Input data below:
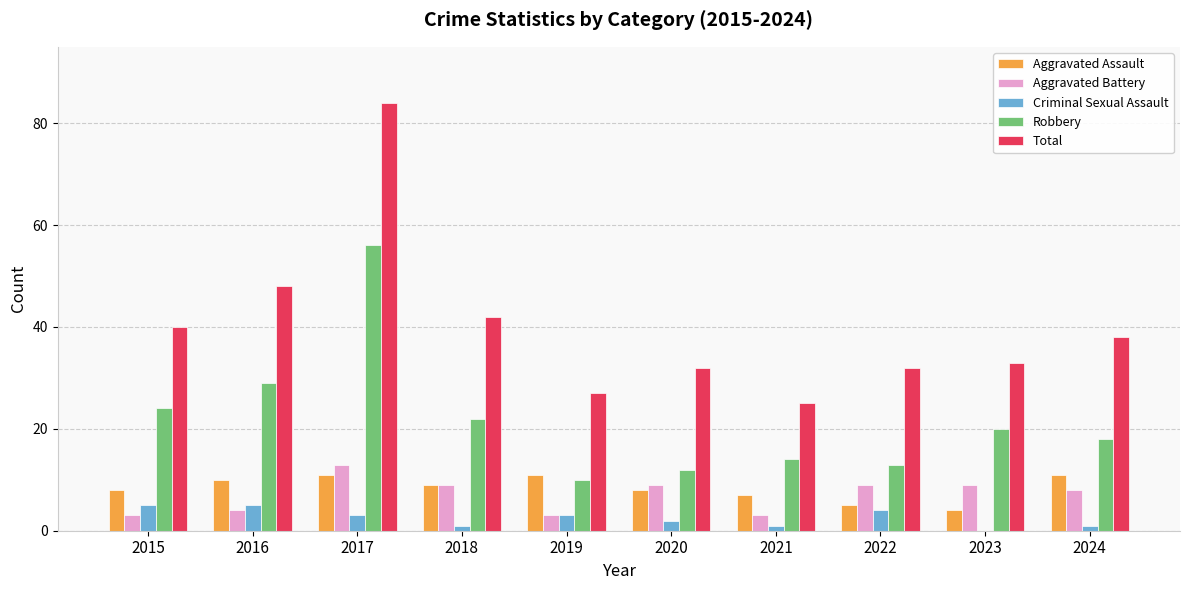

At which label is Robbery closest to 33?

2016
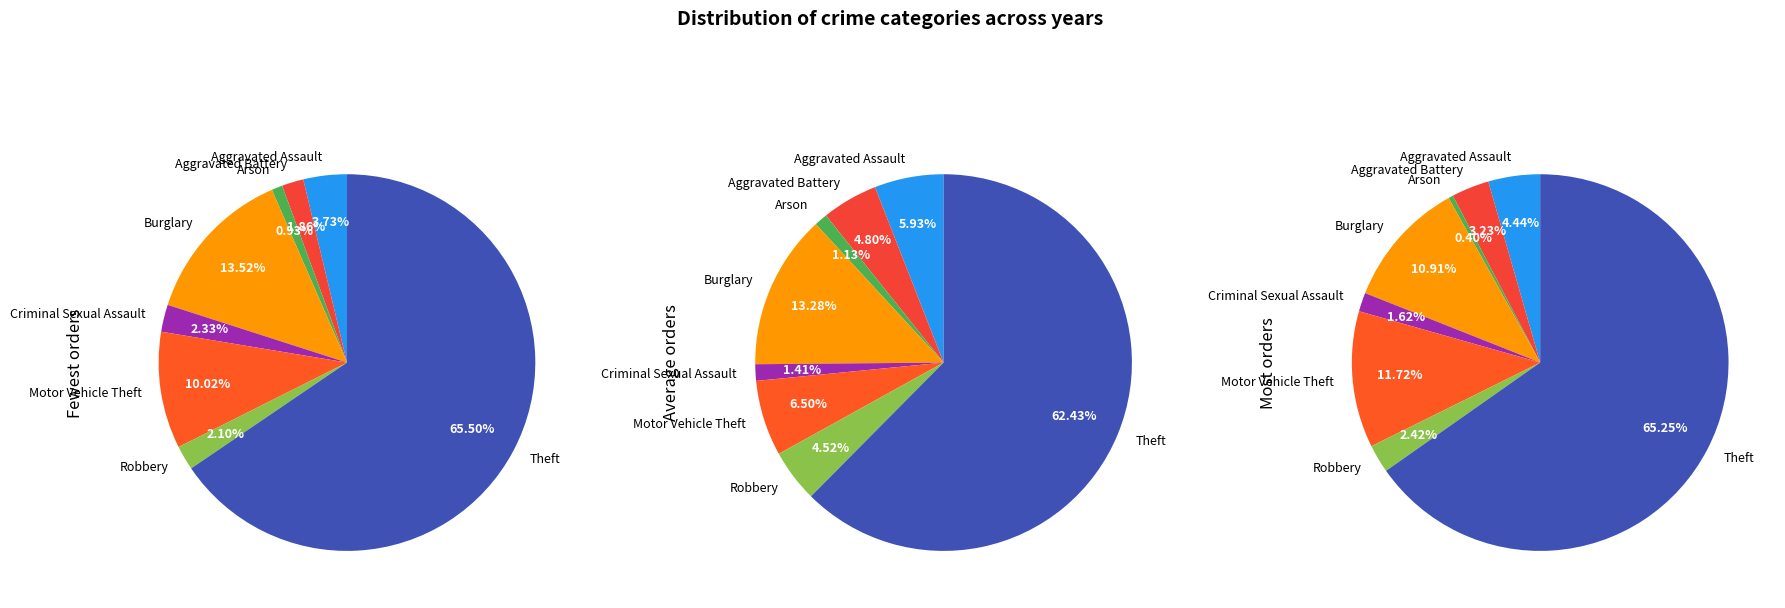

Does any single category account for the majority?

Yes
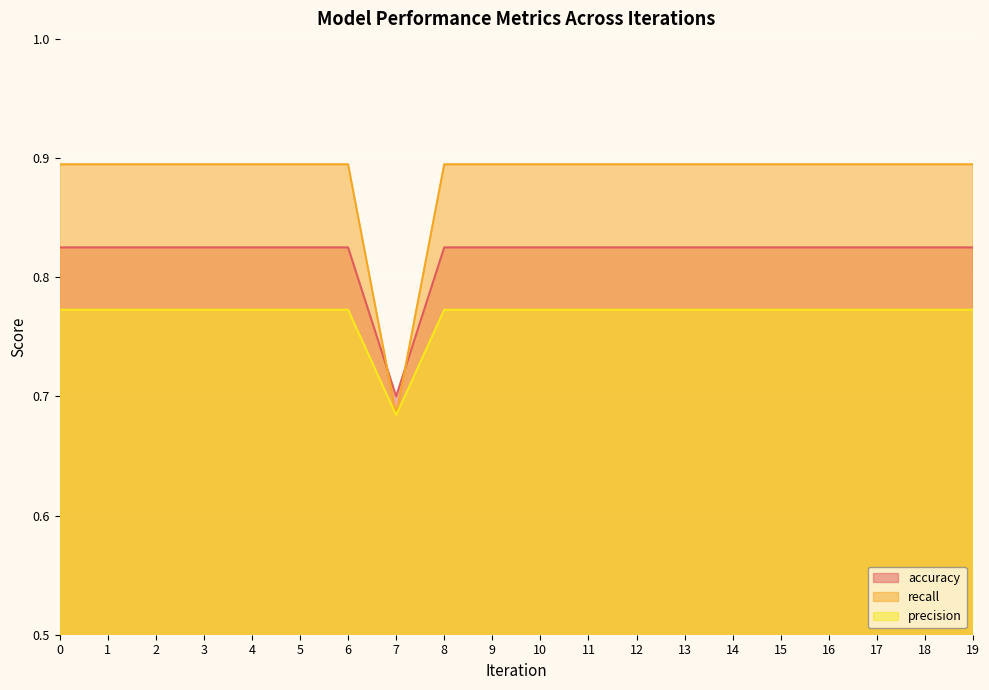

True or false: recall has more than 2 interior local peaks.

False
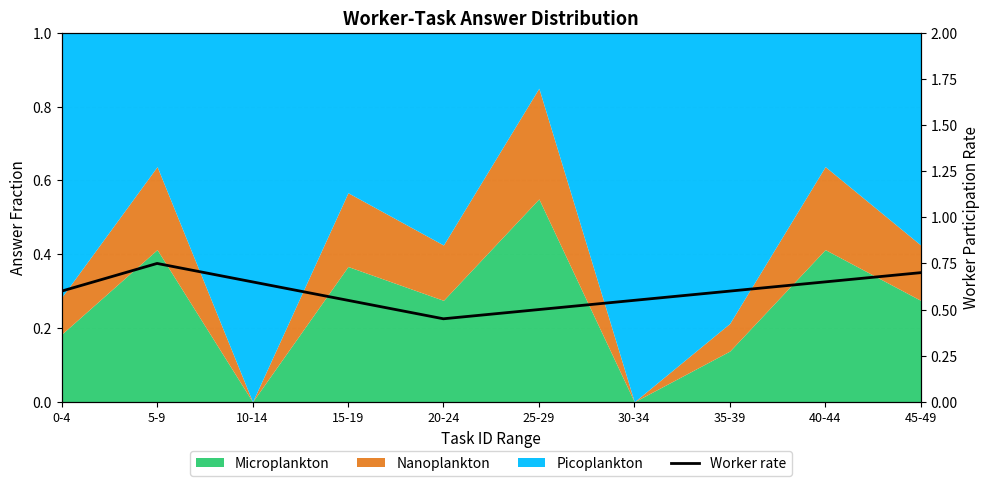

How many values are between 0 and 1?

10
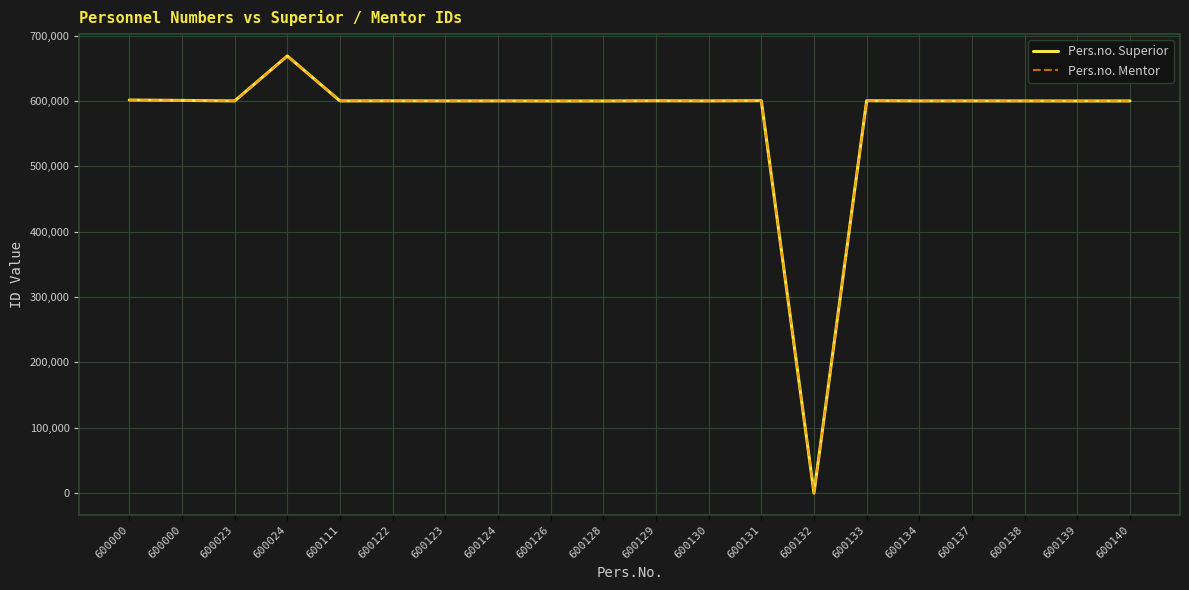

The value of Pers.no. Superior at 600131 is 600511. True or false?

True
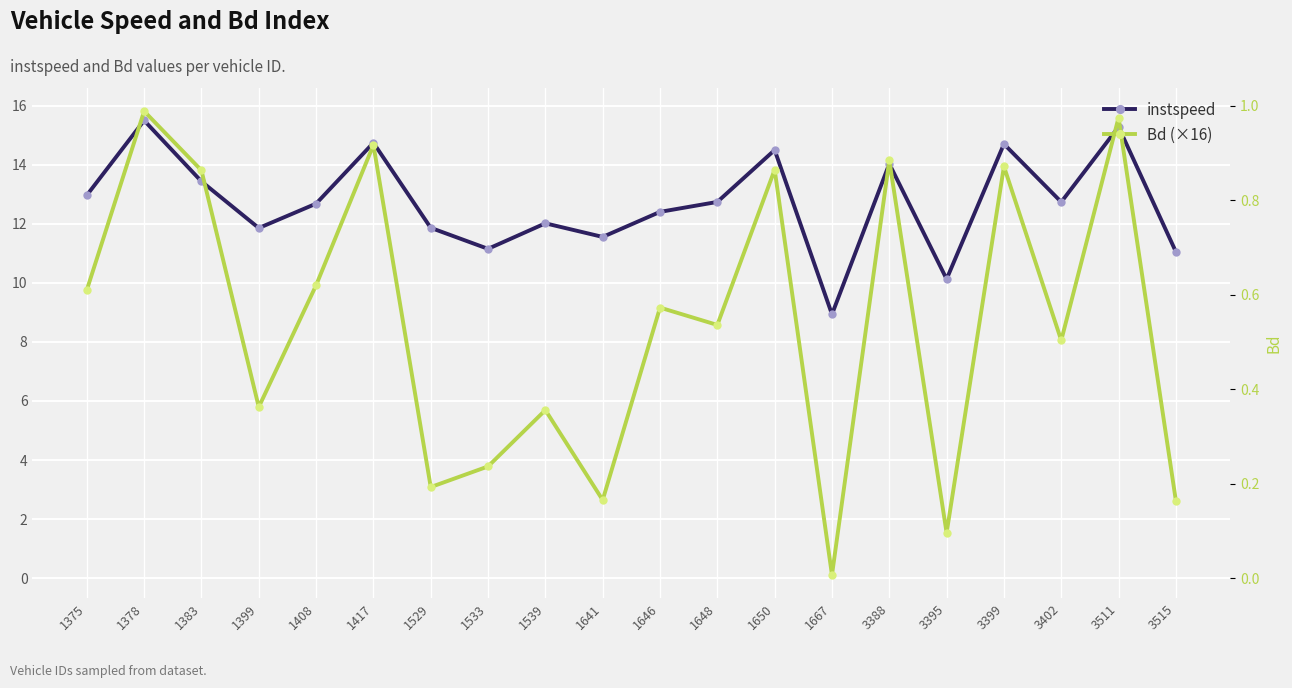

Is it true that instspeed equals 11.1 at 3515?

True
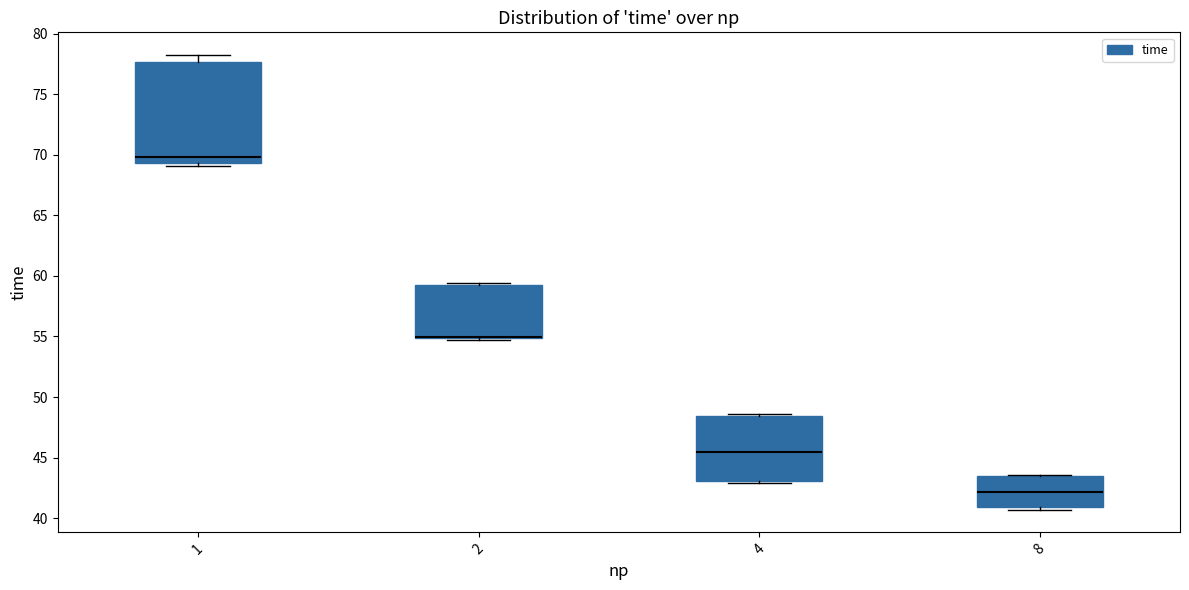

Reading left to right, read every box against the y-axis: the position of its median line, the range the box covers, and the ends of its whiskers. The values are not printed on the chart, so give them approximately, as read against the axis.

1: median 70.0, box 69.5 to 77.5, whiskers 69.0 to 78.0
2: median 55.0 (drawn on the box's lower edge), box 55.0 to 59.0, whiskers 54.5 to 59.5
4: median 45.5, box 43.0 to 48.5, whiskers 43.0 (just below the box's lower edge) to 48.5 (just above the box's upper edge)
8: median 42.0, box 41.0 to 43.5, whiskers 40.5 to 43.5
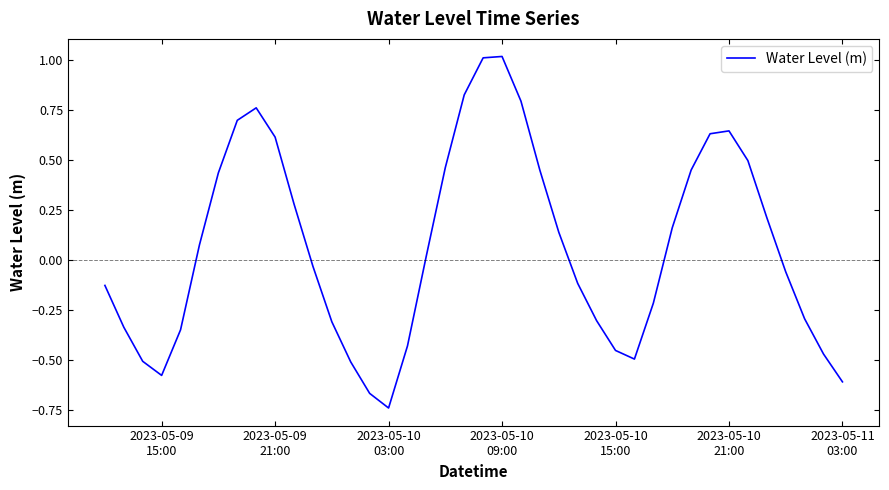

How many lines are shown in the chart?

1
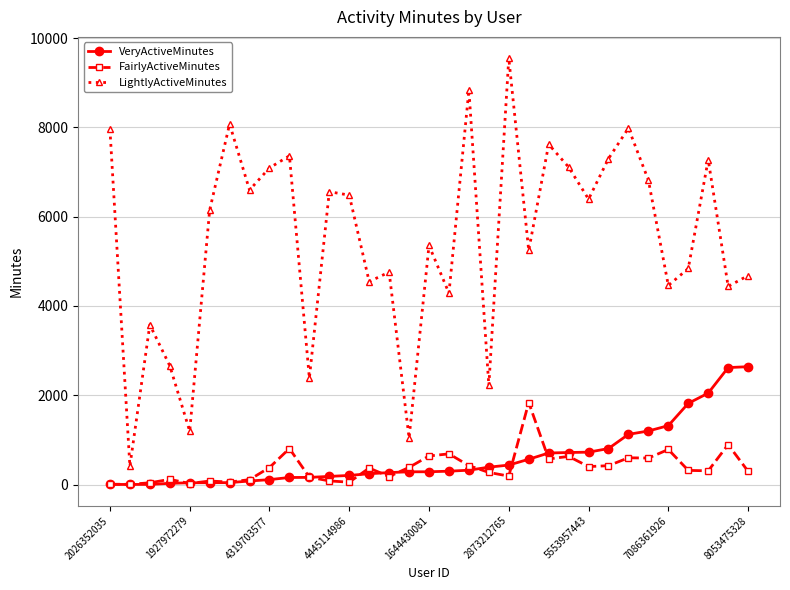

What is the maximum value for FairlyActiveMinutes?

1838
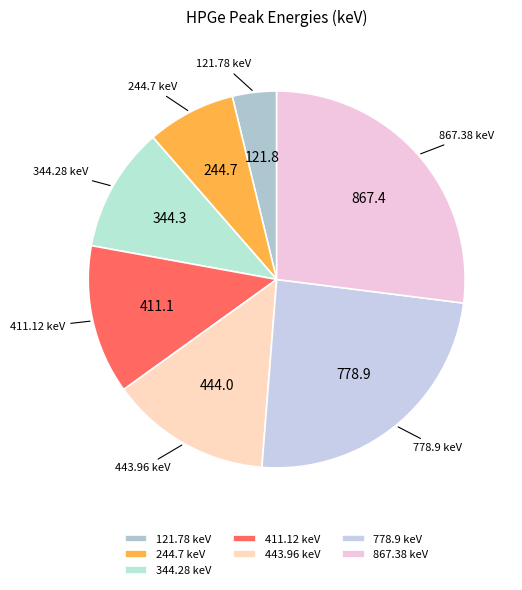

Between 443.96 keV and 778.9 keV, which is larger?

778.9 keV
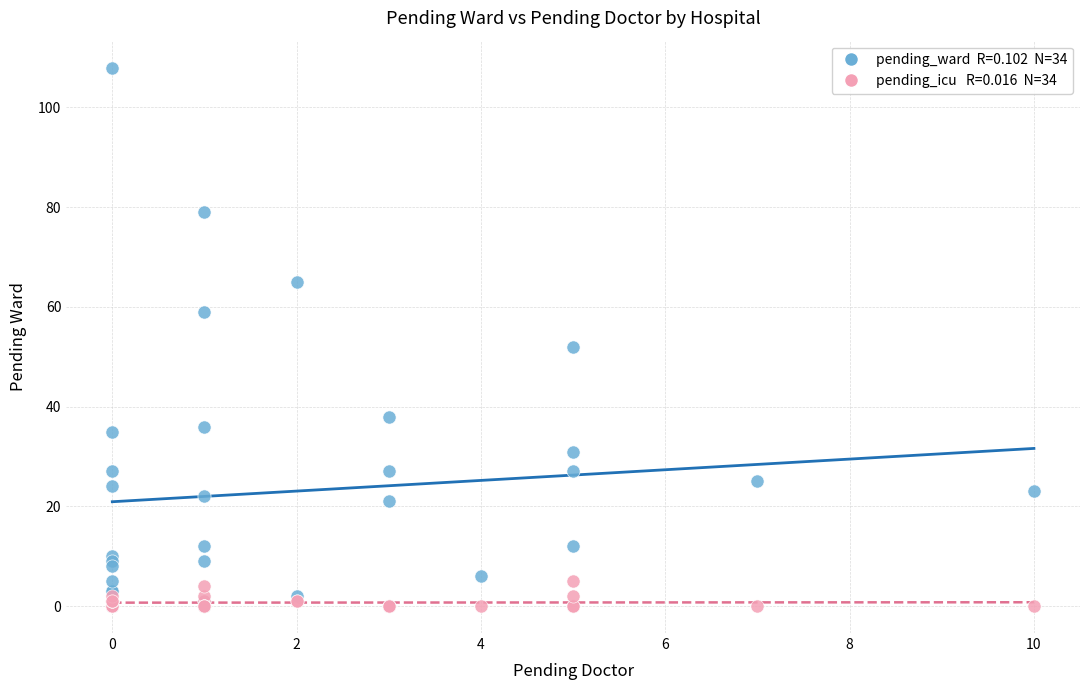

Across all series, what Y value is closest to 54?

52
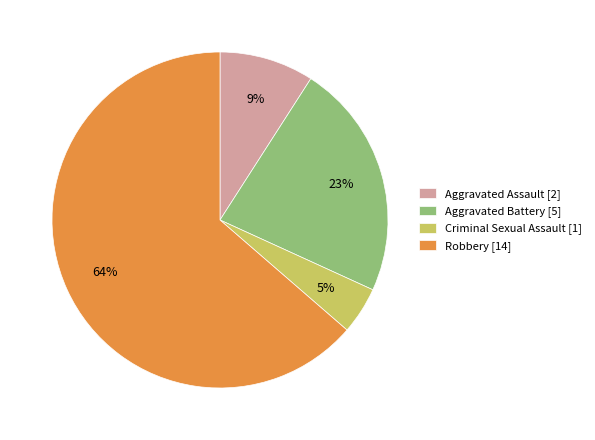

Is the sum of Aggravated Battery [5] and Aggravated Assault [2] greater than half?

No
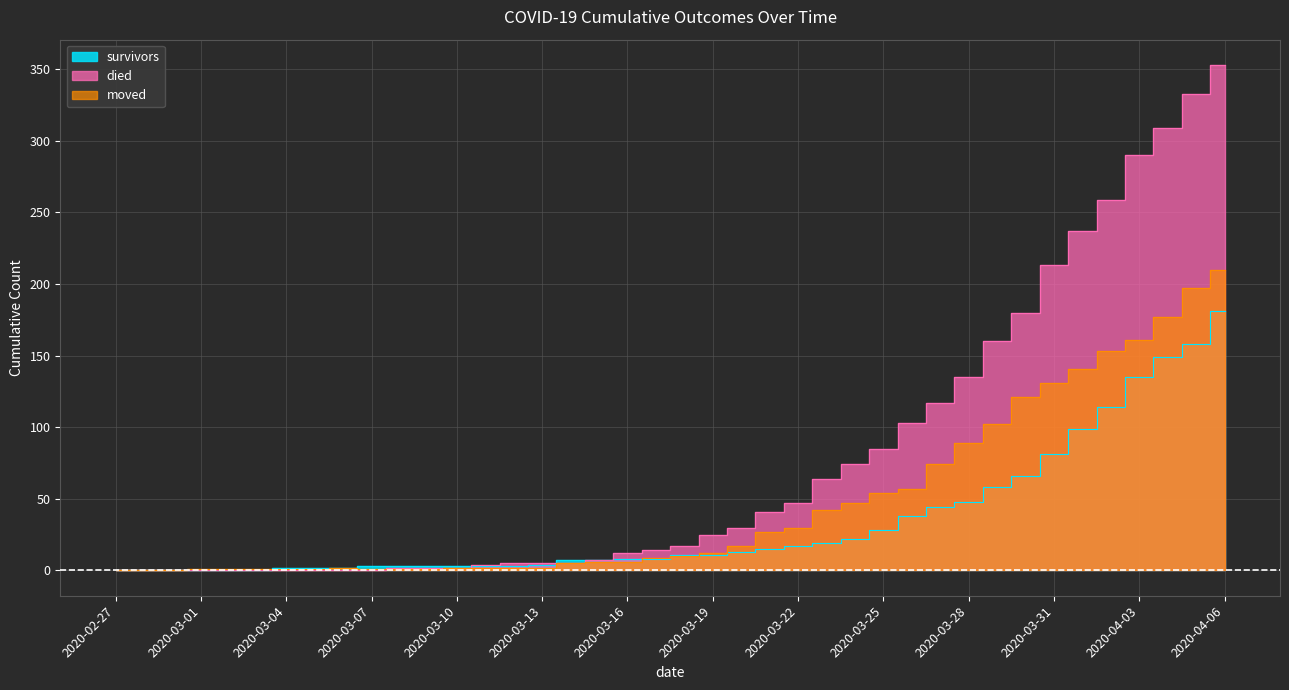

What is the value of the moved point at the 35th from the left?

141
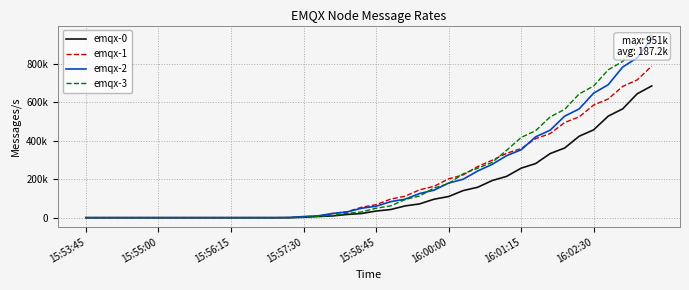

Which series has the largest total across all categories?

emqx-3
End of Input data.
#### Your instructions:
Output every line of the items above as a Markdown table with two columns, "Row" for a sequential row number and "Text" for the line itself. Skip blank lines and leave the pictures out.

#### Answer box:
| Row | Text |
|---|---|
| 1 | At which label is Robbery closest to 33? |
| 2 | 2016 |
| 3 | Does any single category account for the majority? |
| 4 | Yes |
| 5 | True or false: recall has more than 2 interior local peaks. |
| 6 | False |
| 7 | How many values are between 0 and 1? |
| 8 | 10 |
| 9 | The value of Pers.no. Superior at 600131 is 600511. True or false? |
| 10 | True |
| 11 | Is it true that instspeed equals 11.1 at 3515? |
| 12 | True |
| 13 | Reading left to right, read every box against the y-axis: the position of its median line, the range the box covers, and the ends of its whiskers. The values are not printed on the chart, so give them approximately, as read against the axis. |
| 14 | 1: median 70.0, box 69.5 to 77.5, whiskers 69.0 to 78.0 |
| 15 | 2: median 55.0 (drawn on the box's lower edge), box 55.0 to 59.0, whiskers 54.5 to 59.5 |
| 16 | 4: median 45.5, box 43.0 to 48.5, whiskers 43.0 (just below the box's lower edge) to 48.5 (just above the box's upper edge) |
| 17 | 8: median 42.0, box 41.0 to 43.5, whiskers 40.5 to 43.5 |
| 18 | How many lines are shown in the chart? |
| 19 | 1 |
| 20 | What is the maximum value for FairlyActiveMinutes? |
| 21 | 1838 |
| 22 | Between 443.96 keV and 778.9 keV, which is larger? |
| 23 | 778.9 keV |
| 24 | Across all series, what Y value is closest to 54? |
| 25 | 52 |
| 26 | Is the sum of Aggravated Battery [5] and Aggravated Assault [2] greater than half? |
| 27 | No |
| 28 | What is the value of the moved point at the 35th from the left? |
| 29 | 141 |
| 30 | Which series has the largest total across all categories? |
| 31 | emqx-3 |